━━━━━ Page extract ━━━━━

Shooting in the rain

Discussion in 'Digital Photography' started by mikeos, Jun 7, 2012.

  1. mikeos macrumors newbie

    Jun 16, 2011
    Weather forcast where I live is rain all week.
    I still want to be out shooting, but my camera (fuji x100) isn't weather sealed.

    Does anyone have any DIY tips for me to help prevent it getting too wet?

    I was thinking wrapping it in cling film?!
  2. Big-TDI-Guy macrumors 68030


    Jan 11, 2007
    I've seen people cover their cameras with ziplock bags. Usually one surrounding the body with a hole cut with the lens protruding. Then a 2nd bag draped over the lens itself.

    Be sure you open up the camera when pure done and allow it to dry up with the batteries removed if it gets wet!

    P.S. raining off and on here for over 8 days straight here! I feel your pain. Missed Venus transit thanks to the weather. :/
  3. puckhead193 macrumors G3


    May 25, 2004
  4. cupcakes2000 macrumors 6502

    Apr 13, 2010
    I used cling film be for I got a weather sealed camera! It works fine!! Just make sure you dry it before you take it off, and ensure that it's pretty baggy round the lens area so auto focus doesn't run into poblems..
  5. snberk103 macrumors 603

    Oct 22, 2007
    An Island in the Salish Sea
    Shoot from inside a car (window down, of course). Shoot from under the eaves of buildings. Shoot interiors - the soft diffused light of an overcast day is magic in some buildings - you'll need a tripod, or if tripods aren't allowed its a wonderful opportunity to see how else you can steady your camera - take it as a challenge, eh? Stick an umbrella (a big one) on a tripod, and then stand under the umbrella - though it doesn't work on windy days. Set-up a table top studio at home and shoot still-lifes.

━━━━━

### Work instructions
- A) In the forum thread about shooting in the rain, which camera does the person who started the discussion use?
- B) From the forum thread about shooting in the rain, return the passage that begins with "I still want" and stops after "the lens itself.".

━━━━━ Dataset excerpts ━━━━━

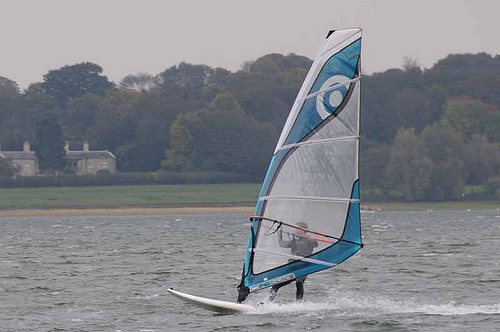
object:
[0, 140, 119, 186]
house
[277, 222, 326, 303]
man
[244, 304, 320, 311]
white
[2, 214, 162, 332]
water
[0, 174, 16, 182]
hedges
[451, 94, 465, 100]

━━━━━
━━━━━ Dataset excerpts ━━━━━

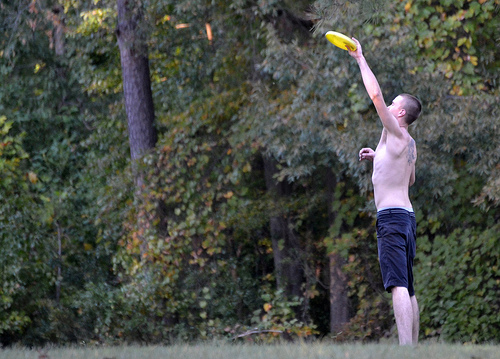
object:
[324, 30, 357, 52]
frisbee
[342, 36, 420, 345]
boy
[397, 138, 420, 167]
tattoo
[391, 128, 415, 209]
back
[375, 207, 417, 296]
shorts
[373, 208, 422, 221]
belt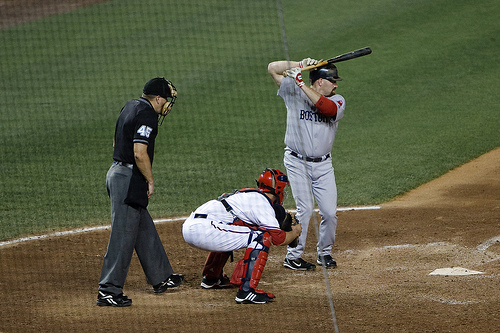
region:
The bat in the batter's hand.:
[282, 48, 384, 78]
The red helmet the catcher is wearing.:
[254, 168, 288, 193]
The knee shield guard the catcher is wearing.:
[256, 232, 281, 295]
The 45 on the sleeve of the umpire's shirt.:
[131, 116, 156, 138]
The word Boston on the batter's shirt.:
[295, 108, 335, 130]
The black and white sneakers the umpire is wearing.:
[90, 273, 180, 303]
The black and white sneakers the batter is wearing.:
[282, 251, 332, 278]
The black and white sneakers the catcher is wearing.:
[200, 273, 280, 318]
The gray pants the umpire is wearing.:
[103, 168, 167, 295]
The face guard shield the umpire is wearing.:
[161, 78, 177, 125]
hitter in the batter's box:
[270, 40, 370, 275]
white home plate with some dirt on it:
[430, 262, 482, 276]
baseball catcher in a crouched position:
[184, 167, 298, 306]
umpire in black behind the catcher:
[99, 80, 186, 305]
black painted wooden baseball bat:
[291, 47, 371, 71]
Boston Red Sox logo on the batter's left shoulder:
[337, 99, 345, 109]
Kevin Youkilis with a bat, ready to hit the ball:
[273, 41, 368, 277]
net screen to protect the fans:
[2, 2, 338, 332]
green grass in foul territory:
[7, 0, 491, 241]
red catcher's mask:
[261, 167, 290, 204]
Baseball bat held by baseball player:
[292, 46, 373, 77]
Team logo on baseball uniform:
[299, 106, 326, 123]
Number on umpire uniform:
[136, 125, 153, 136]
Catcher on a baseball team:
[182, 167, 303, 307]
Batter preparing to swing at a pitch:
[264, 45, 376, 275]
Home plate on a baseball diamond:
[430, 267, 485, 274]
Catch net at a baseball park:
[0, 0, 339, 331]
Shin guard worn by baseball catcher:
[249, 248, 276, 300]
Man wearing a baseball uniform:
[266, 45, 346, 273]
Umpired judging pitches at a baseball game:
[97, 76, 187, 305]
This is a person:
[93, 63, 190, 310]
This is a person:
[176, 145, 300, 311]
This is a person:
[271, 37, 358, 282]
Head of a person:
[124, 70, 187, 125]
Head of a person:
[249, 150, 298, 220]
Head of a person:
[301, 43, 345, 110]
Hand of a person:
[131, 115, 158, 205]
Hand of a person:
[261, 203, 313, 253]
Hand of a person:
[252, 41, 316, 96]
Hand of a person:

━━━━━

### The solutions
- A) A Fuji X100, which isn't weather sealed.

- B)
I still want to be out shooting, but my camera (fuji x100) isn't weather sealed.

    Does anyone have any DIY tips for me to help prevent it getting too wet?

    I was thinking wrapping it in cling film?!
  2. Big-TDI-Guy macrumors 68030


    Jan 11, 2007
    I've seen people cover their cameras with ziplock bags. Usually one surrounding the body with a hole cut with the lens protruding. Then a 2nd bag draped over the lens itself.